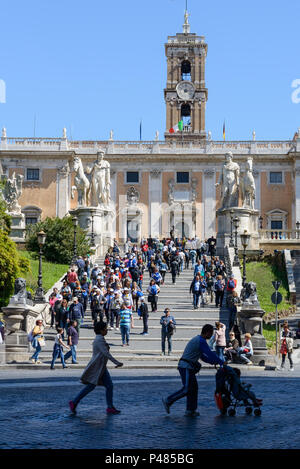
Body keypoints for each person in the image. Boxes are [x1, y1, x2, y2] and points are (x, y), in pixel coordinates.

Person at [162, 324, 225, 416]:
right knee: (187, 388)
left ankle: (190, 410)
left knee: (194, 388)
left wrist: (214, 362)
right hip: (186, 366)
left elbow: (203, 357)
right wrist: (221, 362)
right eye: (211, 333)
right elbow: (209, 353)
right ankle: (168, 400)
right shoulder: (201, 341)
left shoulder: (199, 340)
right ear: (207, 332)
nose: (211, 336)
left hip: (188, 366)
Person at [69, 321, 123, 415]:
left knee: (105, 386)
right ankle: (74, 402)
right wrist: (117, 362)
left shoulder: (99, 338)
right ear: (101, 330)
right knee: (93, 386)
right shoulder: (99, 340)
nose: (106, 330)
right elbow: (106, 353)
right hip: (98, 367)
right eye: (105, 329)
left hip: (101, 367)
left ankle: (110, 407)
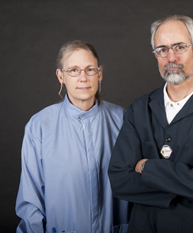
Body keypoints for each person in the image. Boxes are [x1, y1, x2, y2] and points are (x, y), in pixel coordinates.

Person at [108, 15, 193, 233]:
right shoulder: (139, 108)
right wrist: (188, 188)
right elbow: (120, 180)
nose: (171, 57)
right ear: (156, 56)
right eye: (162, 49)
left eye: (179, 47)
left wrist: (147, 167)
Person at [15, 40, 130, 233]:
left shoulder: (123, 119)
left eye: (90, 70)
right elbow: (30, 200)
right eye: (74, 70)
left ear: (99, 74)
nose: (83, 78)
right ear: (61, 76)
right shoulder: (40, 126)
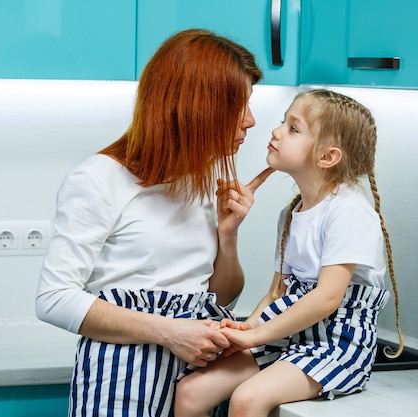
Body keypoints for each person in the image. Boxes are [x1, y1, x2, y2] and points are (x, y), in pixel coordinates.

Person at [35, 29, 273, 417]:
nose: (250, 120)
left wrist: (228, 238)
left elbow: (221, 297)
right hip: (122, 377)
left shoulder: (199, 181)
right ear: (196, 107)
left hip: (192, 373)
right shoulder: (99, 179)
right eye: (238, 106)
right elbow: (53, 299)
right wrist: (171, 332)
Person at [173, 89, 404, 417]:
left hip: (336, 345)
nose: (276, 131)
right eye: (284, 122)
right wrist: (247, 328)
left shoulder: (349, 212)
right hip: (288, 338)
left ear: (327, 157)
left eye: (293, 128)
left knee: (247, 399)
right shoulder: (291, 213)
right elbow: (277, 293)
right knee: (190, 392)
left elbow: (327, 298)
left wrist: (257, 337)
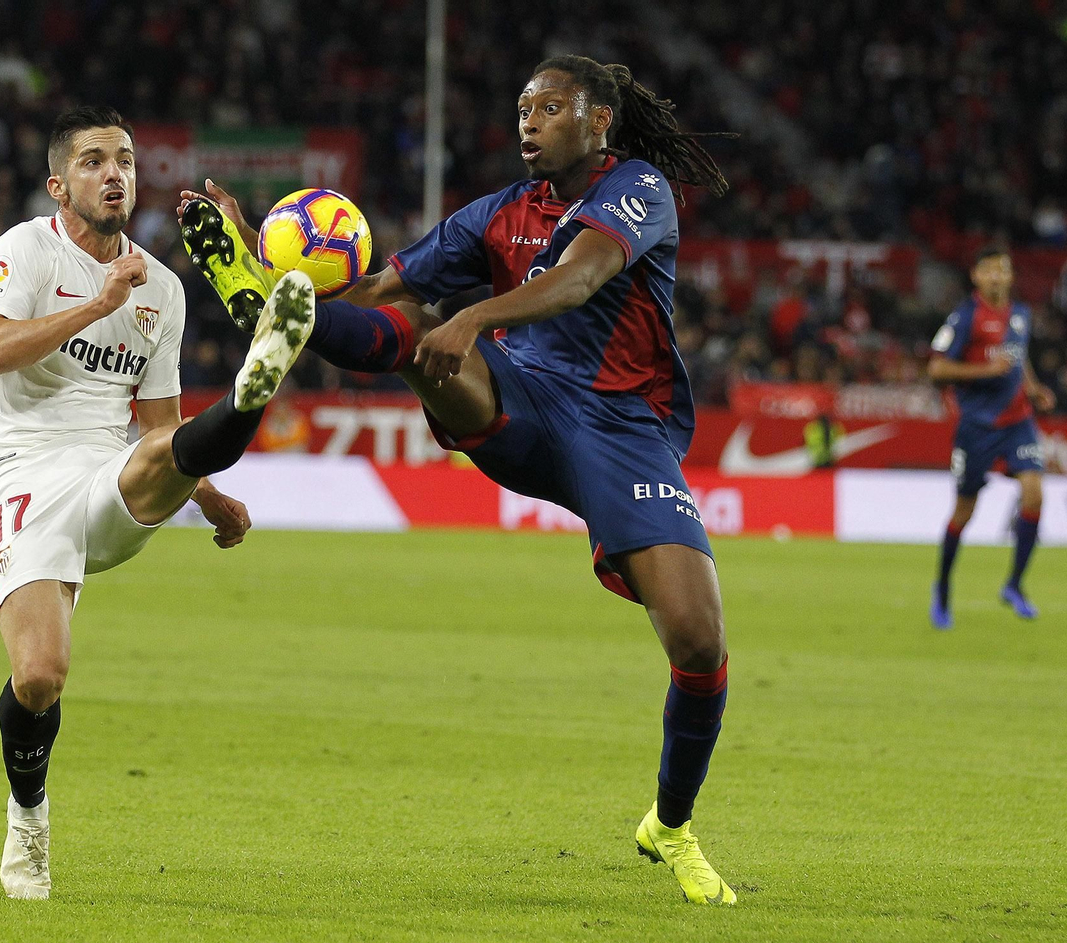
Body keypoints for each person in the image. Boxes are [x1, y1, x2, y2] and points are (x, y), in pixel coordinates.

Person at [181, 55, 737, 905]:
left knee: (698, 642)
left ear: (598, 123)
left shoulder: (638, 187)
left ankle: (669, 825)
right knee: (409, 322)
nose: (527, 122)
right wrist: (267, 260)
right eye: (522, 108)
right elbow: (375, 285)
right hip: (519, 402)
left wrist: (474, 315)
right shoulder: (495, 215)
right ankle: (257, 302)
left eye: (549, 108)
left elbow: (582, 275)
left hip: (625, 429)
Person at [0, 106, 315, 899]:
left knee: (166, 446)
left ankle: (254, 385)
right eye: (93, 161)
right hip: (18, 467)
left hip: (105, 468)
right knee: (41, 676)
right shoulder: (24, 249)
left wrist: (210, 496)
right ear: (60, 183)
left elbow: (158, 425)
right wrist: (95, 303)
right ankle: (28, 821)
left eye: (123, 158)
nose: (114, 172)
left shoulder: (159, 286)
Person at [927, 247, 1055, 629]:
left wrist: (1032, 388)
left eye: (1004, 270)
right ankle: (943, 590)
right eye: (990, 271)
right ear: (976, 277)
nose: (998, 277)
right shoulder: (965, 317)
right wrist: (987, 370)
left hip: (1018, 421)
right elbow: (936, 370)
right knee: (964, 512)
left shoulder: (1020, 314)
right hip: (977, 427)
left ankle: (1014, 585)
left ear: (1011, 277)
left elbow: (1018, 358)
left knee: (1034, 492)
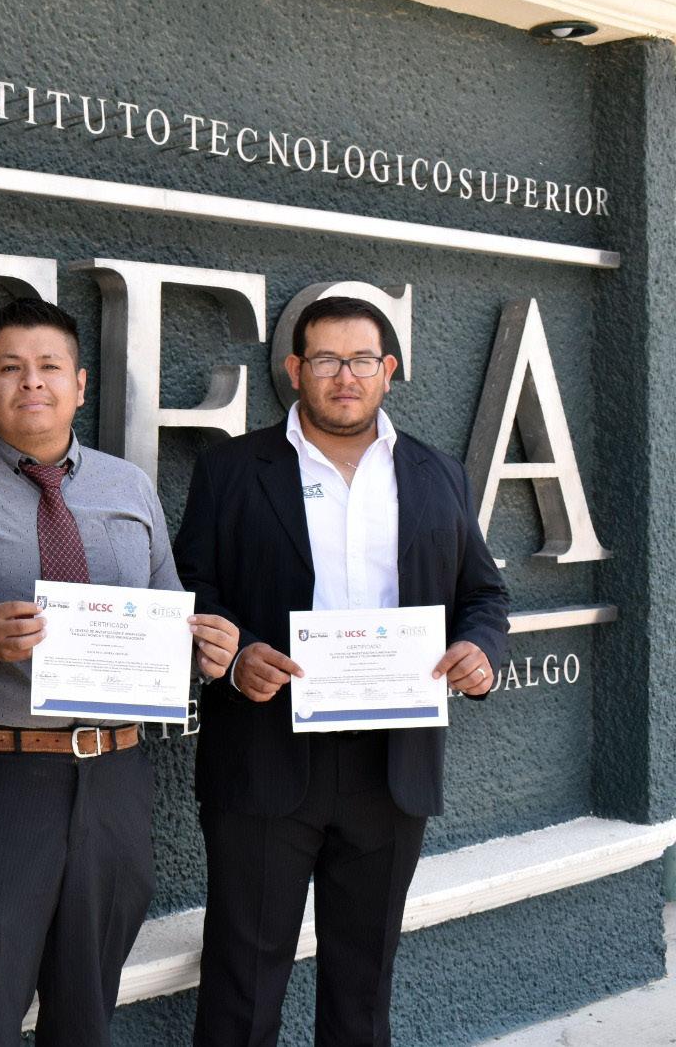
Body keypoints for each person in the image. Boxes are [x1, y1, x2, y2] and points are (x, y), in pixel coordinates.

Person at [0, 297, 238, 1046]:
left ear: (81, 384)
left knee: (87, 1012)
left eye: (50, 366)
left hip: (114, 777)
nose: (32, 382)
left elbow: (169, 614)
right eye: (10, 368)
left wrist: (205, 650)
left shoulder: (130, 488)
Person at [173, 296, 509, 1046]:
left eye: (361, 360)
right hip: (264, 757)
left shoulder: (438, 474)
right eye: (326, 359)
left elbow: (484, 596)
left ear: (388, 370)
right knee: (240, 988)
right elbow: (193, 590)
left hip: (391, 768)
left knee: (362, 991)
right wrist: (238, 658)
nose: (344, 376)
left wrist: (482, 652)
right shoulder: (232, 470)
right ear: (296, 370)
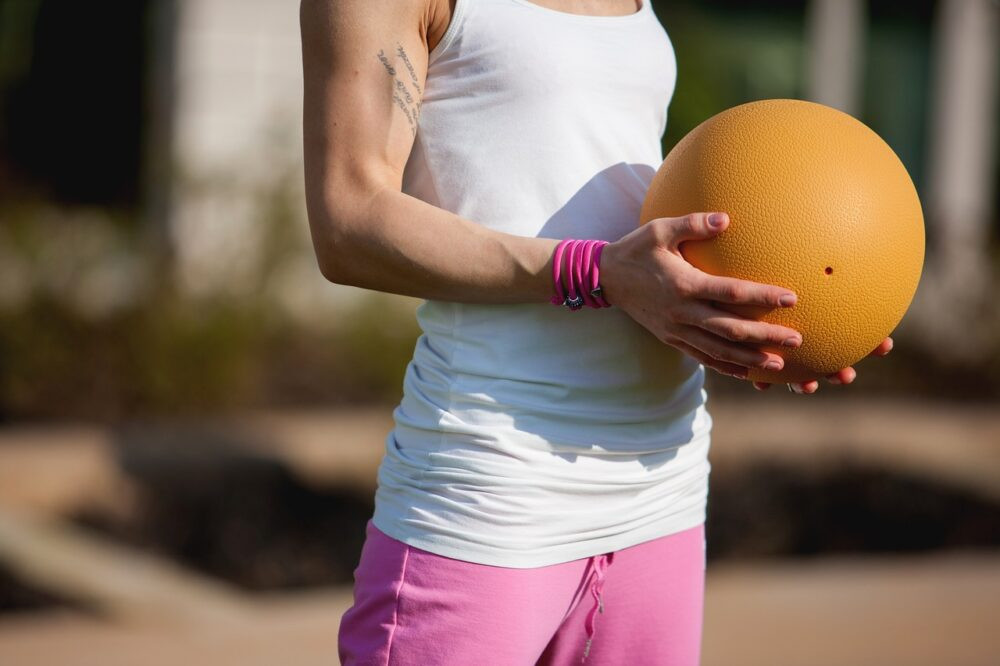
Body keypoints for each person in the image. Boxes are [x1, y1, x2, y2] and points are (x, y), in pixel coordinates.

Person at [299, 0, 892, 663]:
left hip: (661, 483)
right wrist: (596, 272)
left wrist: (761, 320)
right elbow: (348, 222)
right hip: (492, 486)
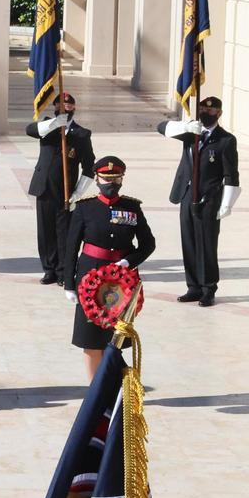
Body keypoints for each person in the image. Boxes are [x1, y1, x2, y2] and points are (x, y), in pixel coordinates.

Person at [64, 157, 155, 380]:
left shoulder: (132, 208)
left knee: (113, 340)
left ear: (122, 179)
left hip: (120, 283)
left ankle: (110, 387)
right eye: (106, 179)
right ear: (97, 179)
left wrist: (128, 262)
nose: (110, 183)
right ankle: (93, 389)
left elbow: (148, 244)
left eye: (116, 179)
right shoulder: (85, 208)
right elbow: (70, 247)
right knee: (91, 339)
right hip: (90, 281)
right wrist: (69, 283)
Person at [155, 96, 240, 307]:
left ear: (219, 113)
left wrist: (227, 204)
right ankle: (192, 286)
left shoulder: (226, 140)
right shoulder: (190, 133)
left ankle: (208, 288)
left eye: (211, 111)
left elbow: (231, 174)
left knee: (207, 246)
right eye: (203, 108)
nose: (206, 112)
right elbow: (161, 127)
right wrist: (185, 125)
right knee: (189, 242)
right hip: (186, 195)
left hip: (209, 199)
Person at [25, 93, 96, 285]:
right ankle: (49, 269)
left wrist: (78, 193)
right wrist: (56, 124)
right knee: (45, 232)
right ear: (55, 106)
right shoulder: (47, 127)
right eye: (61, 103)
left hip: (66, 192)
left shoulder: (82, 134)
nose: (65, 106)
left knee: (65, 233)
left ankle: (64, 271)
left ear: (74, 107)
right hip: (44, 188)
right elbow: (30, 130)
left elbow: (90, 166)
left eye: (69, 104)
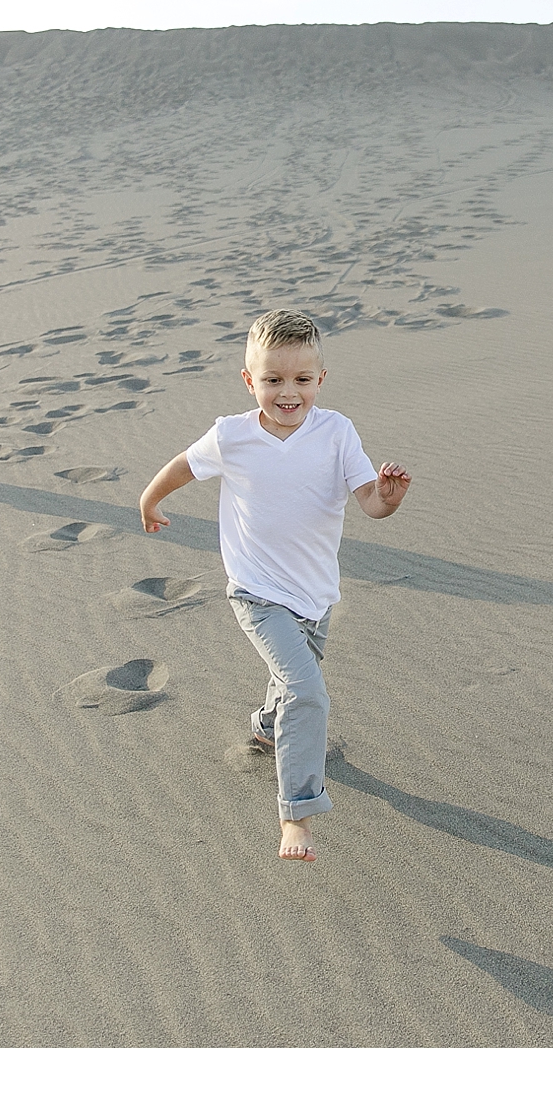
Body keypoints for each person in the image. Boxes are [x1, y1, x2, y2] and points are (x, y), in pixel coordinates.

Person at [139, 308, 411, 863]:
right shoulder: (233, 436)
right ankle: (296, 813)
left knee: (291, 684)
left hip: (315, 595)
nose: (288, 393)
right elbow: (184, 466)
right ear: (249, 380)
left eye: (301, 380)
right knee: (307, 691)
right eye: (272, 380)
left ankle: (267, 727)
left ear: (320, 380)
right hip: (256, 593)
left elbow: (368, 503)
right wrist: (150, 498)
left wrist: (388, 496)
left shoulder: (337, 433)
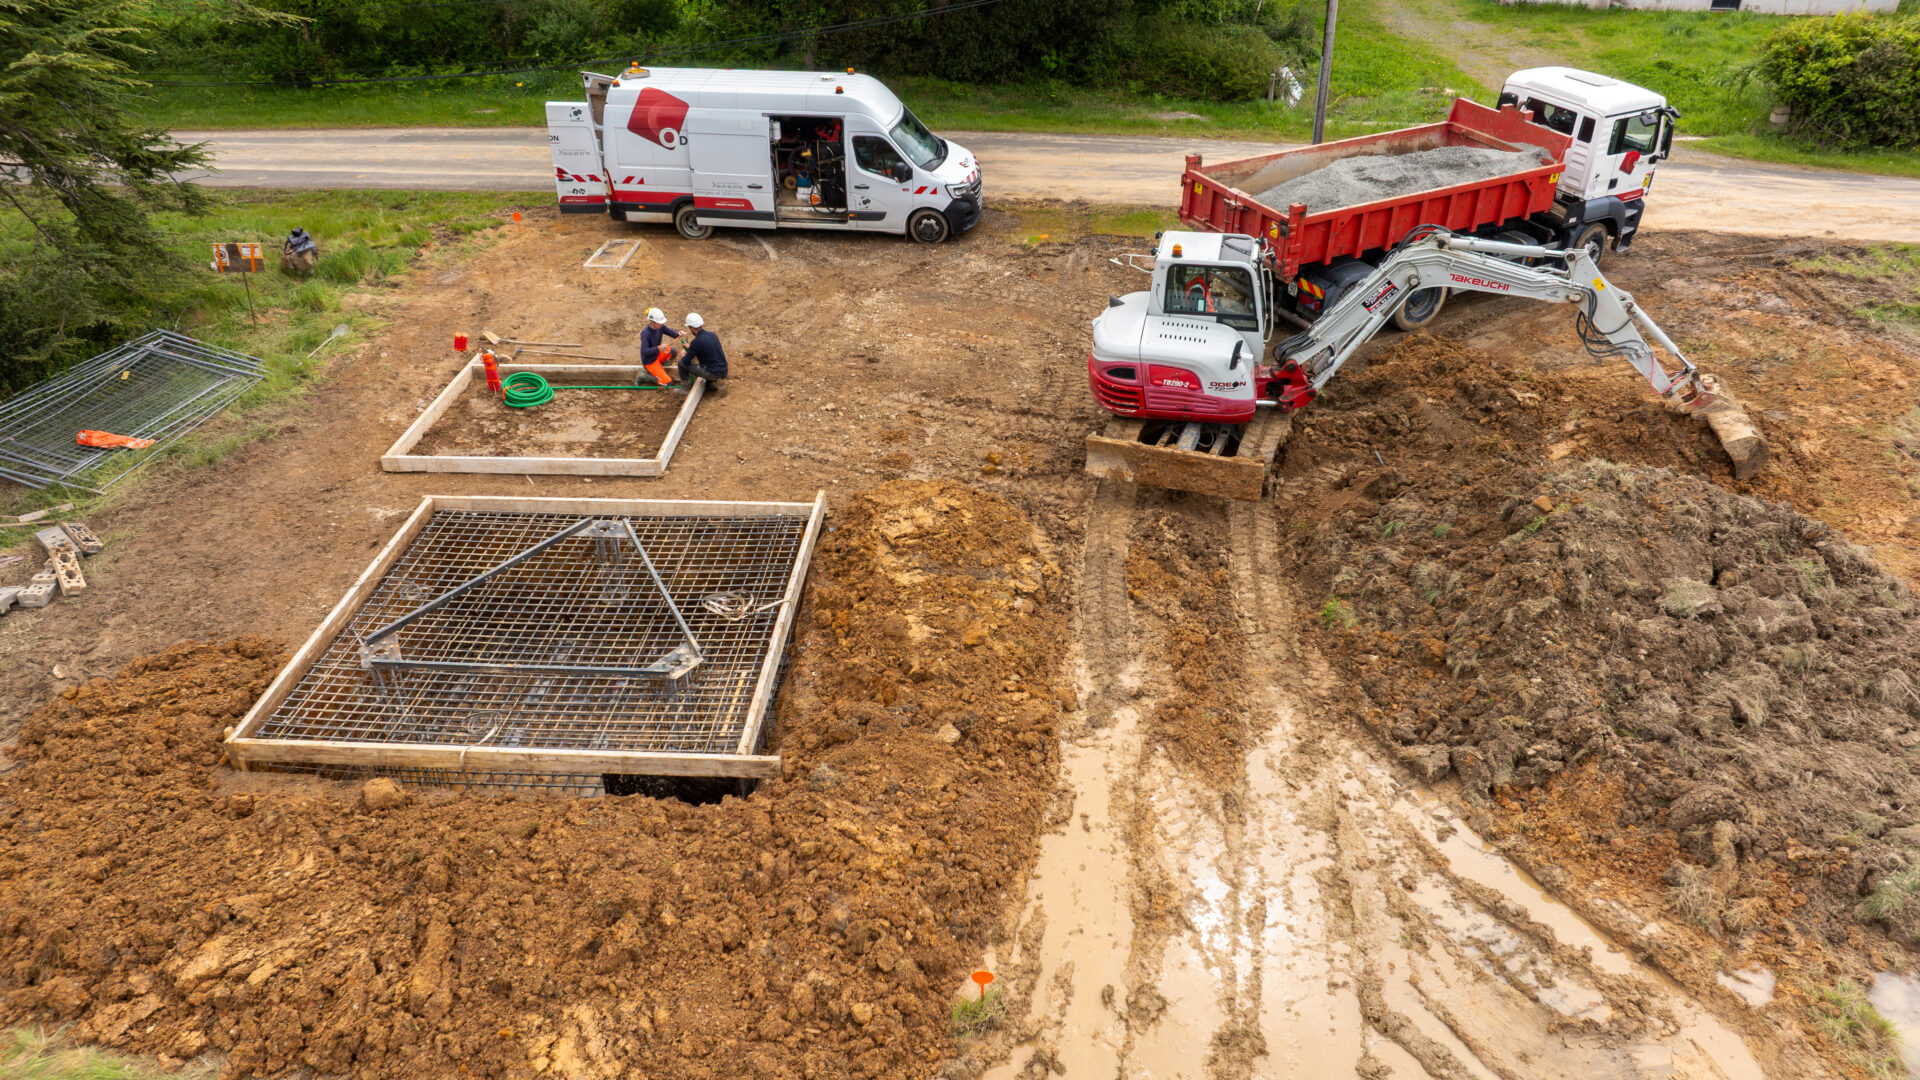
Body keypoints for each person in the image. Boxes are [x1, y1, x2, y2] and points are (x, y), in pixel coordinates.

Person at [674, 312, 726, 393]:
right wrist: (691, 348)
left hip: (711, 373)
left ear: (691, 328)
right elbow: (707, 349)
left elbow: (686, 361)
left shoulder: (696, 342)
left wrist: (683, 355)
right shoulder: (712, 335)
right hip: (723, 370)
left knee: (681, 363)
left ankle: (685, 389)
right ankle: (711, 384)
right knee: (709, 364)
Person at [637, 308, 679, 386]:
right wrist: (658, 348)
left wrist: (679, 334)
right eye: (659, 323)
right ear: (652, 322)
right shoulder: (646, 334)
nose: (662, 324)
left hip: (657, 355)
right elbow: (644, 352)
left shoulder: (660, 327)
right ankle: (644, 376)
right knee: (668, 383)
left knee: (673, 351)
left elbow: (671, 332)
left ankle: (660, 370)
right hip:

## YOUR TASK
Repeat only what runs from the first line of the records above to the line with "right wrist: (221, 362)", both included, word for word, minus the pictures.

## WRITTEN ANSWER
Body keypoints for each person in the image. Boxes are [x1, y1, x2, y2] and points are (x, y), in pixel coordinates.

Person at [162, 324, 225, 416]:
right knee: (187, 388)
left ankle: (190, 410)
left knee: (194, 388)
left wrist: (214, 362)
right hip: (186, 366)
left elbow: (203, 357)
right wrist: (221, 362)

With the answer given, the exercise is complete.